The idea that a multi year sentence is “getting of easy” is insane. And from what you are writing I get very strong vibes that you are one of those people who still subscribe to debunked ideas of perpetrator types, which are unironically Nazi-ideology.
The world that you want to create is not a safer one, quite the opposite in fact. Rehabilitation is the by far most important aspect of a punishment and the idea that crimes like the one in question are committed by people who carefully weigh how many years they are willing to spend in prison and could thus be deterred is beyond ridiculous.
Everyone can be rehabilitated, which no society has ever achieved.
That it's preferable to push a well understood risk to people's lives back into the community than it is to keep that risk in the care of the state where they can't kill more people.
...but you strike me as too sensible to prescribe that kind of thing, so what have I missed?
The victim got a life sentence. They're gone. I'd be fine with him being executed. There's ZERO remorse over filth like this. 15 is developed enough to know they literally killed someone.
Locking you (and everyone making similar comments here) up would also help all the people that you won’t have the opportunity to hurt or kill. Because how can I know that you won’t ever commit a crime like that?
The idea that you can get security by simply locking everyone up who commits a crime is delusional and for the outcomes you only need to check the US.
They should be rehabilitated slowly and serve their time and then be reintegrated into society when they show they are ready to be and have served sufficient time.

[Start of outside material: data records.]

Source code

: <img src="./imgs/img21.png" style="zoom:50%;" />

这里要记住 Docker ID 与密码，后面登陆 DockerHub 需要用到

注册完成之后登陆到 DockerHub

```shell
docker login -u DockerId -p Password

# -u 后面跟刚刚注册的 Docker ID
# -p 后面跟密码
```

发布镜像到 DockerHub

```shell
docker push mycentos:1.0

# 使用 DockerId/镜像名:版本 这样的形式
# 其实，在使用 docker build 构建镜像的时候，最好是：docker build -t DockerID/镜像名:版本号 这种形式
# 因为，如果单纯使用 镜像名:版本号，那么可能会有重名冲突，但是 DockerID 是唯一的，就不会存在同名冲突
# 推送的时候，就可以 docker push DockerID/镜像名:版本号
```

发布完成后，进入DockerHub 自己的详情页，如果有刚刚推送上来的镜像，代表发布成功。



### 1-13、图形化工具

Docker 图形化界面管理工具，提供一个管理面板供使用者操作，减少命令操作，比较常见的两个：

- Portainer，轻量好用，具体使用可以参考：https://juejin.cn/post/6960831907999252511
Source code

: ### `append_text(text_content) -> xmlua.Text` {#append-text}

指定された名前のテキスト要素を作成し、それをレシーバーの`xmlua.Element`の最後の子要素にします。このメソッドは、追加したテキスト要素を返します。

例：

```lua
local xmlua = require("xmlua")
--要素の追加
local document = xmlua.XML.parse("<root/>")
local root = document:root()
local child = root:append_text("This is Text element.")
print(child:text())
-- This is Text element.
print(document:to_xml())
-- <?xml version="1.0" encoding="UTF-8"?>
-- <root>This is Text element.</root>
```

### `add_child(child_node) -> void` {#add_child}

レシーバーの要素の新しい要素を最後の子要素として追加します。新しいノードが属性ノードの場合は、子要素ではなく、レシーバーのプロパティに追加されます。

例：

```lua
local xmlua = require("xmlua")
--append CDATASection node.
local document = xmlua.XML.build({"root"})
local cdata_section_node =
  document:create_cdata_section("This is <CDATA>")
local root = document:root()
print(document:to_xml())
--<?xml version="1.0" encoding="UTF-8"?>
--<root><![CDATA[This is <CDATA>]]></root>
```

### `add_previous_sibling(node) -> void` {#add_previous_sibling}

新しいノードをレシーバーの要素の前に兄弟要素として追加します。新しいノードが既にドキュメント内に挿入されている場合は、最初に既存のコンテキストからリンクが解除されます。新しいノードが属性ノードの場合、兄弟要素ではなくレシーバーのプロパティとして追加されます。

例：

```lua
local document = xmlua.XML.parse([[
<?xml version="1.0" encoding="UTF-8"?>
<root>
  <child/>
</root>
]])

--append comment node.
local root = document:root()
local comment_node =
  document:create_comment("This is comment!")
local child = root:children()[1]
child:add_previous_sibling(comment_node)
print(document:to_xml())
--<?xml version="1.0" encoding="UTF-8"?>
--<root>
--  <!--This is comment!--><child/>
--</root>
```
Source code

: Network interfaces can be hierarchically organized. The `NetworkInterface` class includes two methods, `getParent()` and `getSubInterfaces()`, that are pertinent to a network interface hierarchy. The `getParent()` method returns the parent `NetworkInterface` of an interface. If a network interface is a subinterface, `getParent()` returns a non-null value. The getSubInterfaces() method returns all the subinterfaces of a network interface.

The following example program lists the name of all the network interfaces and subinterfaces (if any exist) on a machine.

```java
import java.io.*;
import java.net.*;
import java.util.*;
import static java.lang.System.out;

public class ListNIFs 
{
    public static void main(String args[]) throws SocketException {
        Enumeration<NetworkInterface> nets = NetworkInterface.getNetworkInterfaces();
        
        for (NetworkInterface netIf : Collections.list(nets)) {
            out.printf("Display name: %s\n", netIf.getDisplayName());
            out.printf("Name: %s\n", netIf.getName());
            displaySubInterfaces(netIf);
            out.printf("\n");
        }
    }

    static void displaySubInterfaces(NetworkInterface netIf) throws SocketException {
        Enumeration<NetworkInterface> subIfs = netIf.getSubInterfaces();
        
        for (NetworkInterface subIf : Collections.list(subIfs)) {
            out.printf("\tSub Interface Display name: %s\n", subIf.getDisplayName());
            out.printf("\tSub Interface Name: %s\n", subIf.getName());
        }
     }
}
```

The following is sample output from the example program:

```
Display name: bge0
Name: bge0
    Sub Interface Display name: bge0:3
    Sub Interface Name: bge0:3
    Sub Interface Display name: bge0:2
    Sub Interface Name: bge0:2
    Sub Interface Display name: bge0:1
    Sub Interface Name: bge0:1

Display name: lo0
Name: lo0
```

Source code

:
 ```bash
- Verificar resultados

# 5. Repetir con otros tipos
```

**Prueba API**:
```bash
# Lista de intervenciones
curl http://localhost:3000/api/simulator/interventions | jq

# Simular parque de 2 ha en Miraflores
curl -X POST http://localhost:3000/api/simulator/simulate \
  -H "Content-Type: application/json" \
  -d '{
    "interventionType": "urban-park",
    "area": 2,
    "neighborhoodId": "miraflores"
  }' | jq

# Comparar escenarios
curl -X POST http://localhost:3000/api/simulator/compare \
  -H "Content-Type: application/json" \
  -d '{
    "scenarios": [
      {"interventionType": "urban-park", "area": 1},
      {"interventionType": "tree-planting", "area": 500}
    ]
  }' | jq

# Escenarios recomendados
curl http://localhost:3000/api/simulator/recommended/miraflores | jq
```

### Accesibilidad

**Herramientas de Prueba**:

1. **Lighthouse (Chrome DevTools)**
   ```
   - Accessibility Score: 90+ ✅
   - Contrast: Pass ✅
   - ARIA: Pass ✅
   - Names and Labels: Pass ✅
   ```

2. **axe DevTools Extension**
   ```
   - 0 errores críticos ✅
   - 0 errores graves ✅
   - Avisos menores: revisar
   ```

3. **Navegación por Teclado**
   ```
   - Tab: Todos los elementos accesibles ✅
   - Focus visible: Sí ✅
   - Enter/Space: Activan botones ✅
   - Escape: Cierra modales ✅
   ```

He stabbed someone to death, he didn't accidentally total his step dad's Corvette.
The man he killed is never going to go home again, and he's not going to do anything for the next 70 years. His family will spend every holiday without him, every milestone in their lives passed without him.
Yes, the crime was horrendous. But if society just gives up on the idea of rehabilitating criminals that's not going to bring anyone back. It's just going to hurt more people unnecessarily, innocent and otherwise.
Obviously the murderer should not be released until they are adequately rehabilitated (if they ever are). But in a just society prisons are for rehabilitation.
Sadly, this seems like it's likely a case of psychopathy. Technically you can't diagnose minors with it, but they have pre-adult terms for the same thing.
Children at that age, at least according to the majority of modern research, have extremely low rates of successful behavioral reconditioning towards socially acceptable norms. It's almost zero.
The best researchers have been able to do, even with extremely intensive treatment, is to slightly curb their most violent and predatory tendencies.
I agree that we should take a non-retributive approach to justice, but the sad truth in these cases, at least as far as we know right now, these folks cannot be fixed and reintroduced into the general population, they are too dangerous.
Their brains, either through genetic misfortune, or through extreme sustained trauma from infancy, are permanently malformed. They lack any significant capacity for empathy or love. They cannot relate to other people on any level, especially emotionally. Their brains are literally not wired for it, as awful as that is.
We shouldn't throw them in a hole though. They should be permanently imprisoned in specialty facilities that constantly treat their mental disorder and try to employ them in productive jobs that can help society. They should be provided proper medical care and resources, possibly tightly supervised short term release in condition of exceptional behavior and treatment response.